🔗 Source: arXiv

QUOKA: QUERY-ORIENTED KV SELECTION FOR EFFICIENT LLM PREFILL

🚀 Technical Novelty

  • Mechanism: Uses cosine dissimilarity to isolate a small set of geometrically diverse representative queries, then subselects the most aligned keys/values through standard linear algebra operations during chunked prefill.
  • Nuance: Unlike pattern-based sparse attention that demands custom hardware kernels or generation-centric query-dependent methods that degrade under multi-query prefill, QUOKA is training-free, hardware-agnostic, and explicitly models query geometry to sustain accuracy at high sparsity budgets.

💡 Yield

  • Maintains near-dense accuracy across LongBench, RULER, and Math500 while utilizing only ~12% of the original KV cache budget.
  • Delivers up to 5× standalone attention speedup and 3× time-to-first-token (TTFT) reduction on NVIDIA GPUs, scaling to 7× on Intel CPUs.
  • Demonstrates robust generalization across diverse LLM families (Llama3, Qwen3, SmolLM) and hardware architectures with minimal hyperparameter sensitivity.

⚠️ Limitations

  • The $\bar{Q}K^\top$ aggregation step is acknowledged as a potential computational bottleneck that could benefit from channel sparsity or learned low-dimensional projections.
  • Does not integrate with KV cache eviction policies, which the authors explicitly note as a complementary direction for future work.

▶ **Information given**
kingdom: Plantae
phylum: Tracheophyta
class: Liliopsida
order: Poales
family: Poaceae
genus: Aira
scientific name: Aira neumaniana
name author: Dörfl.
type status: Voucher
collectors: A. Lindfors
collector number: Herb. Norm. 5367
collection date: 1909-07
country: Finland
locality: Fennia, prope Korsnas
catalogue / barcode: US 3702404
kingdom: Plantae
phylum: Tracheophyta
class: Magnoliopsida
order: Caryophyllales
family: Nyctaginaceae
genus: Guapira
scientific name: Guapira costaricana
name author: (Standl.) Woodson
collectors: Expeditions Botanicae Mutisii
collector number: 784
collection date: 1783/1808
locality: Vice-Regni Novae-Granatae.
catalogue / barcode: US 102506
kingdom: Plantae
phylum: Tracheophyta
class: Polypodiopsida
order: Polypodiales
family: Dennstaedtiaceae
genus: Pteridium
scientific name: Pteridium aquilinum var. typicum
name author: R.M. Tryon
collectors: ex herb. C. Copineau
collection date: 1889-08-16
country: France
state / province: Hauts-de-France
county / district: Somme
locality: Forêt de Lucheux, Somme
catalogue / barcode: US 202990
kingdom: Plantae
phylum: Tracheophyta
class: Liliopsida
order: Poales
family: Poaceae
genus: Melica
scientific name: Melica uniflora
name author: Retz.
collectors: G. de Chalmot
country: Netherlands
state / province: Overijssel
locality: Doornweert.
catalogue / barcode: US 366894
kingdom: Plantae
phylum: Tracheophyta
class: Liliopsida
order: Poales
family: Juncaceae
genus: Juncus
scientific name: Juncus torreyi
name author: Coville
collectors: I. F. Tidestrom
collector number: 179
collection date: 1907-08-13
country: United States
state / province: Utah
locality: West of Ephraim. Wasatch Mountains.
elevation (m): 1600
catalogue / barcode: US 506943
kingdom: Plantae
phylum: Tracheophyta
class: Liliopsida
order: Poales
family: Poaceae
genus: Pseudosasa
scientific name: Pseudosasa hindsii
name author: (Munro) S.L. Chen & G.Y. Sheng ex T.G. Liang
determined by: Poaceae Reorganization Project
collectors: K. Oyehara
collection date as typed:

▶ **What is being asked**
Answer these questions about the QUOKA summary:
(a) What measure does QUOKA use to isolate its set of representative queries?
(b) What portion of the original KV cache budget does it use while keeping near-dense accuracy?
(c) Which three LLM families are named as showing robust generalization?

▶ **Response area**
(a) Cosine dissimilarity.
(b) About 12%.
(c) Llama3, Qwen3, and SmolLM.